Directive:
Write the records below out again exactly as given, with no images.

Pictures with circuit source files:
+===+

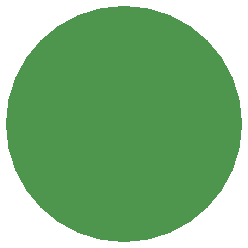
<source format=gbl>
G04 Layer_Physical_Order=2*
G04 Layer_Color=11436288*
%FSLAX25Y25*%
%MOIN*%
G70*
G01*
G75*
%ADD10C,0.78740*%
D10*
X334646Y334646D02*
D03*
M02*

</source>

+===+

Your response:
<source format=gbl>
G04 Layer_Physical_Order=2*
G04 Layer_Color=11436288*
%FSLAX25Y25*%
%MOIN*%
G70*
G01*
G75*
%ADD10C,0.78740*%
D10*
X334646Y334646D02*
D03*
M02*

</source>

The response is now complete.